Another troubled youth -- a loner called Rudd -- spirals into disaster in The Open Curtain (Coffee House; paperback, $14.95), Brian Evenson's shocking novel of murder and madness set partly in the inner sanctum of a Mormon temple. In an afterword, Everson invites the suggestion that he is a man with a mission: to show that the Mormon religion has long been linked to violence. He even admits having asked to be excommunicated after some Mormons objected to his first book, Altmann's Tongue . If this is axe-grinding, it produces scintillating sparks. After leading off with some leaden spelling-out of his protagonist's state of mind, Evenson becomes convincing when he begins to depict a fatherless boy named Rudd descending into madness.The boy moves rigidly through his days until two life-changing events occur: He discovers he has a half-brother, and, while working on a school assignment, he happens upon documents about a 1902 murder and blood sacrifice perpetrated by Brigham Young's grandson.

Obsessed with both discoveries, Rudd finds himself on the road to committing murder himself. In doing so, he suffers injuries, and these lead to his being considered one of the victims. Rudd plays along, and as the action progresses, Evenson compellingly spells out what it means to be a truly lost soul.

In the Shadow of the Dear Leader

The tenebrous position of a security agent, one Inspector O, in a totalitarian society forms the emotional landscape of James Church's captivating debut novel, A Corpse in the Koryo (Thomas Dunne/St.
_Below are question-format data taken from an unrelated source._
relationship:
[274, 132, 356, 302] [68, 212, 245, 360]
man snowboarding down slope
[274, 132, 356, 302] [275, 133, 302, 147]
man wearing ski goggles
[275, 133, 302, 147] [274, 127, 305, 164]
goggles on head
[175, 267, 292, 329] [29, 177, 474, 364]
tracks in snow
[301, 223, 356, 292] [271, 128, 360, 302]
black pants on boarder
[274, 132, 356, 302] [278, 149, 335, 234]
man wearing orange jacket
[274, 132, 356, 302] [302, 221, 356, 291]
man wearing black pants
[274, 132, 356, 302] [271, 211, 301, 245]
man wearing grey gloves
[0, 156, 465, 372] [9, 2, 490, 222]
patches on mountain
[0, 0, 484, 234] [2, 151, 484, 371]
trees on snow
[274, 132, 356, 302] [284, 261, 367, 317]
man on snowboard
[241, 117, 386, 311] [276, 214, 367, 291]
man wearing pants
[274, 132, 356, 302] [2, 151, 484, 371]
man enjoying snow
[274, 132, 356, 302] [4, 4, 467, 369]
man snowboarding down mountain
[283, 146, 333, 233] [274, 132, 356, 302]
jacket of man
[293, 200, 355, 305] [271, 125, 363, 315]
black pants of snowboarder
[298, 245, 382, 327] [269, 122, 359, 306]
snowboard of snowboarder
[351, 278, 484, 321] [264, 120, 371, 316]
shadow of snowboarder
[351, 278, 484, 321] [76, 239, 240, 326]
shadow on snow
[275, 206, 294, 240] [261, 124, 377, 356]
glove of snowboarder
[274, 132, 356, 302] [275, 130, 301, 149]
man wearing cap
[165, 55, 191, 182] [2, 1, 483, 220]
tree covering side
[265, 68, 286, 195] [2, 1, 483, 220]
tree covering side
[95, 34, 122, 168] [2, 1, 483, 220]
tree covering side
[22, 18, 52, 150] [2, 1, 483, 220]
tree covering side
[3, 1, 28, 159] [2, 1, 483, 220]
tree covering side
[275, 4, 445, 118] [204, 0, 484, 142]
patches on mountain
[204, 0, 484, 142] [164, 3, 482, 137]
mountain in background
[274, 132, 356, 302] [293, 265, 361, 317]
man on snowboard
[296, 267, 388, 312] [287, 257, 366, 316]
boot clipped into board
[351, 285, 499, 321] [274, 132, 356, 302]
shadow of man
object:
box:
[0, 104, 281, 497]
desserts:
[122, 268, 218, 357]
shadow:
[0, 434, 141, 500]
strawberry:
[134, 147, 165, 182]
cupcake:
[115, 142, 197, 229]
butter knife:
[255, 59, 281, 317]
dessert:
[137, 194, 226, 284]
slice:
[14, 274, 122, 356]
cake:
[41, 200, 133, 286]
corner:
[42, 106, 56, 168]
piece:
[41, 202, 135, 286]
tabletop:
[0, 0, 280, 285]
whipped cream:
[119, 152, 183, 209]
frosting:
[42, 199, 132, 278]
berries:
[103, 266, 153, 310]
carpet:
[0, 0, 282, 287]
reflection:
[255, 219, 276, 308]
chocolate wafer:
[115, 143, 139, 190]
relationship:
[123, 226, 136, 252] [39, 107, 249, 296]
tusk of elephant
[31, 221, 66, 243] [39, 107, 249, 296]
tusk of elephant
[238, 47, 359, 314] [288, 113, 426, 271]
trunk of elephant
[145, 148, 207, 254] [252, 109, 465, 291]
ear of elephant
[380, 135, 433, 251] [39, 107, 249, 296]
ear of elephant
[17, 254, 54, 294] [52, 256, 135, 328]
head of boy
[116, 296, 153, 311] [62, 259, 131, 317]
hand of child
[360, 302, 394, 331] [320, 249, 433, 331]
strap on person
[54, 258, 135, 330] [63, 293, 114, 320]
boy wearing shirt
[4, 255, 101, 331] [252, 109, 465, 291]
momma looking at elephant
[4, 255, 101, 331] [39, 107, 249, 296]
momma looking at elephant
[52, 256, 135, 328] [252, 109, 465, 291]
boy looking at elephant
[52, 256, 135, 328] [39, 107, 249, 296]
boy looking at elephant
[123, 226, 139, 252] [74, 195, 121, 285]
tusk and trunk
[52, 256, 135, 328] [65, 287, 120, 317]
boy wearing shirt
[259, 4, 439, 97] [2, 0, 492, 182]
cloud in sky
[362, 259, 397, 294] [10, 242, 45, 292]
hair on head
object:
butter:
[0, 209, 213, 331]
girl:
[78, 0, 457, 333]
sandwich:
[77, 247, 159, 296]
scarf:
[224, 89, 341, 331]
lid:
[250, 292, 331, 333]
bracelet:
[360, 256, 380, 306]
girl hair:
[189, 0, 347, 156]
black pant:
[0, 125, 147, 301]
Martin's Minotaur, $23.95). Written under a pseudonym by a former Western intelligence officer, the thriller features two interwoven narratives. One is a conversation between an Irish intelligence officer and O, who is a North Korean official. O himself is the other narrator, and, considering how many words he must mince in his daily work, he turns out to be surprisingly reliable.

A loner by inclination and necessity, O has one meaningful partnership in his life, the one with his superior officer, Pak. Each brings to his work integrity and dedication to the other's well-being. Church lets us know how rare these qualities are in a world where survival depends on being inscrutable, even to those with whom one works closely. Their duties become more dangerous after a murder occurs in a hotel, The Koryo, and a man called Kang ominously enters the story.

Church uses his years of intelligence work to excellent advantage here, delivering one duplicitous plot twist after another. Though often understated, the author's affection for the landscape and people of Korea is abundantly evident. It may be his eye for the telling detail that serves him best, even in portraying minor characters, such as a young traffic policeman on his beat: "He was very tall and moved like a stork in a rice paddy, with an odd, deliberate majesty." That is how this novel moves, too. Right down to its stunning conclusion.

The Scent of Fear

Gianrico Carofiglio, a bestselling author and an anti-Mafia lawyer in Italy, also builds on his own work experience to give A Walk in the Dark (Bitter Lemon; paperback, $14.95; translated from the Italian by Howard Curtis), his Italian-style noir novel, plenty of punch. It's a legal procedural centered on the work of a lawyer, Guido Guerrieri. In a decision that seems destined to destroy his career, Guerrieri is moved by a woman's account of being stalked and assaulted to prosecute the son of a powerful judge.

Carofiglio is as adept at describing the details of Guerrieri's daily life as he is at detailing Italian courtroom procedure. While a hero such as Guerrieri -- sensitive, a good cook -- may be familiar (see Robert B. Parker's Spenser and numerous imitations), the Italian setting and the legal details are novel and fascinating. And Guerrieri's keen nose for food and scents that most of us hardly notice in daily living also helps him as a detective: He can smell people's fear.

In addition, one of his helpmates, Sister Claudia, is a true original: a bruiser of a nun who dons jeans rather than a habit and can out-box an opponent literally blindfolded. It's clear she will stop at nothing to protect the women in her care from further victimization. ยท

Rosemary Herbert is co-editor, with Tony Hillerman, of "A New Omnibus of Crime."